Previously, I wrote about the need to recognize how our level of control over external stressors was limited. It’s limited in that changing the stressor directly might seem to be a grand idea, but changing an external source of stress may very well be beyond our ability. What we can do is manage how we act and react to external sources of stress.
I wanted to emphasize that sometimes we must let go of a situation before it can get better. Constantly poking and prodding at an issue can very well make things worse. Let’s admit it: other people are often our stress points.
Changing other people tends to be well nigh unto impossible, so what can we do? Of course it depends entirely on the situation. Someone who speaks with their mouth full might benefit from a gentle hint—or a gentle but direct request for them to close their mouth while chewing. However, a person enduring domestic violence isn’t going to resolve that horrible issue with words.
The only thing there that will work is action—and the best action is alerting the authorities while getting out of the situation. Easier said than done, true, but there’s very little to nothing a person can do to change their abuser. That’s a job from professionals—and the criminal justice system.
Our ability to change things in life is limited by the nature of those “things”. If your desk chair is wobbly, fix it or get another chair. If your spouse has an annoying habit, by all means, speak with them, but if they don’t change and the habit is minor, you may need to let go desiring control over the situation.
We all want to change our environment to suit ourselves. That isn’t always possible. It’s why I focus so much on what we can do for ourselves to reduce our stress levels. Letting go of stress doesn’t mean you’ve solved the problem.
It doesn’t mean you’ve achieved nirvana, either. It simply means you’re no longer going to allow a person or situation to be a source of worry for you.

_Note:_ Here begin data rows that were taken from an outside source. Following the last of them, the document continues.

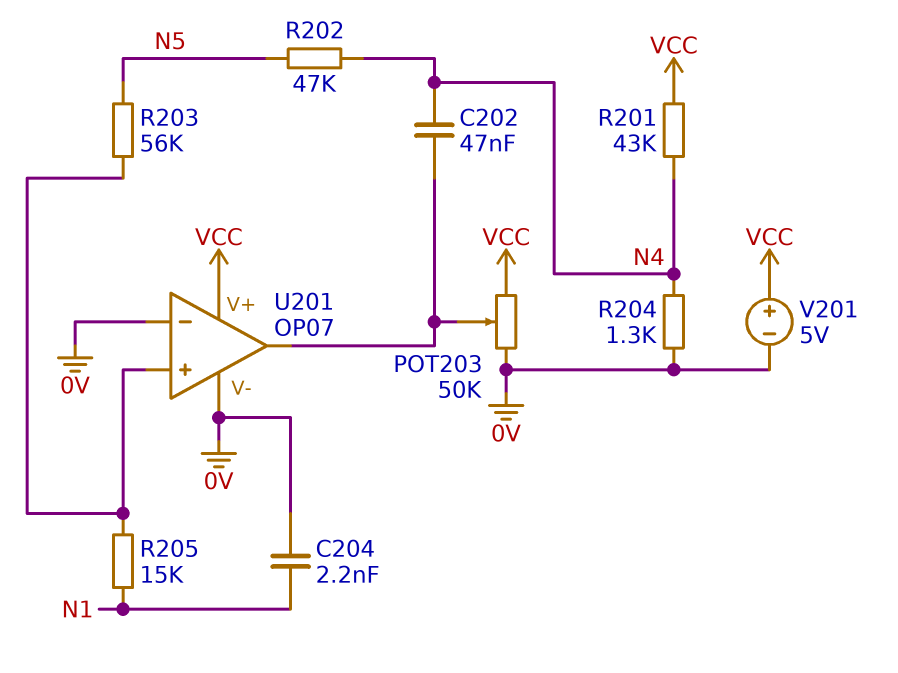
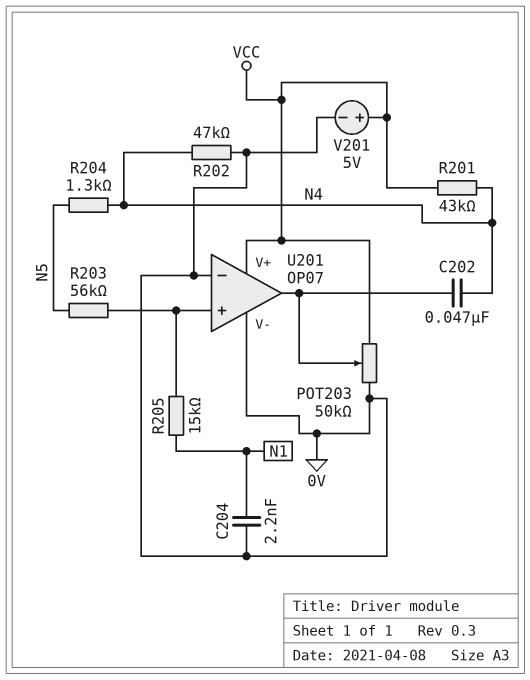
R202: 47k (N4, N5) -> 47k (0V, N4)
R204: 1.3k (0V, N4) -> 1.3k (N4, N5)

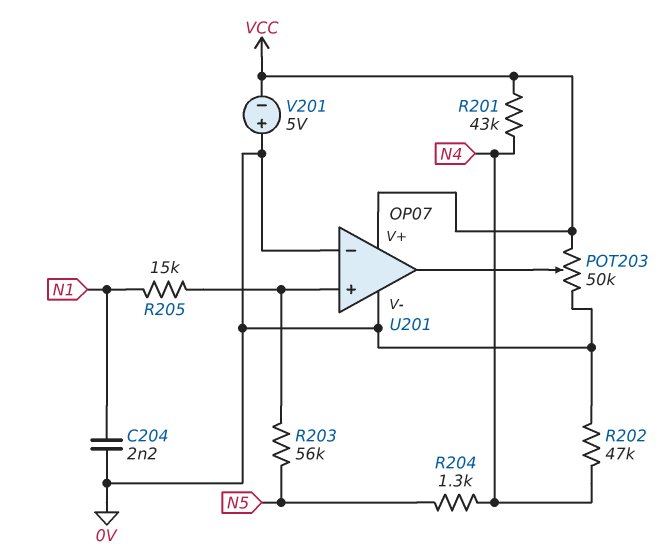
C202: 47nF (N4, U201/out) -> none
V201: 5V (plus VCC, minus 0V) -> 5V (plus 0V, minus VCC)

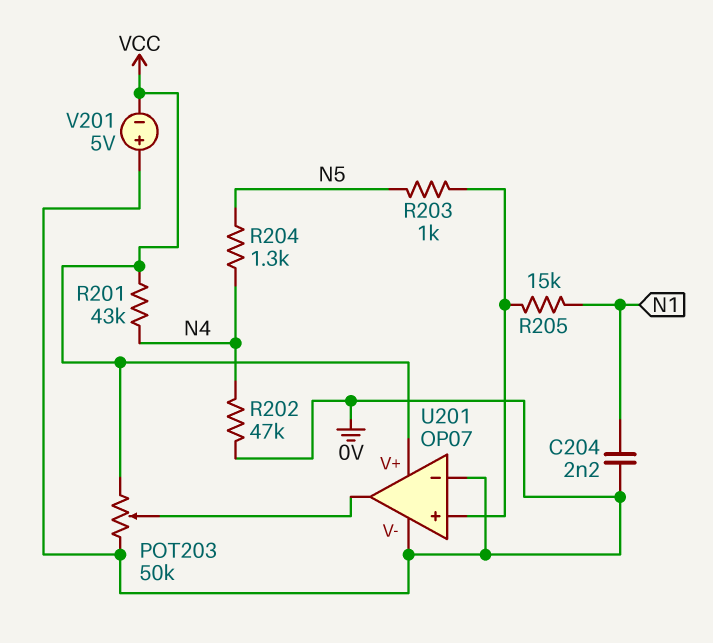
R203: 56k (N5, U201/in+) -> 1k (N5, U201/in+)

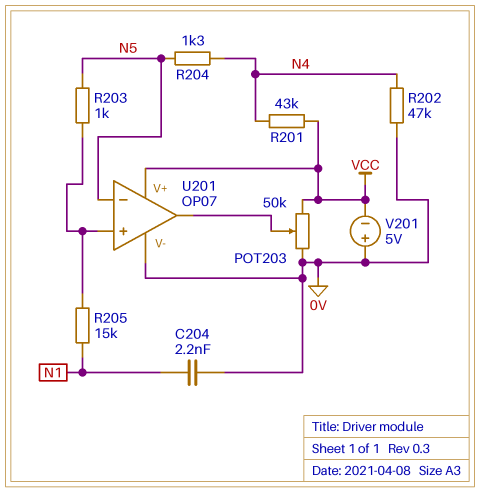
U201 pin in-: 0V -> N5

“How do I do that? How do I just stop worrying?” people ask. The best way to do it is to give yourself permission to do so. Many people fret and agonize, inflicting needless anxiety on themselves because they realize a dire situation exists, and they also see themselves as helpless to change it.
Worrying about the situation seems like a means to address it, however futile that may be. It’s phantom action, which is the origin of a great deal of stress. Try giving yourself permission to let a source of worry and anxiety fade away.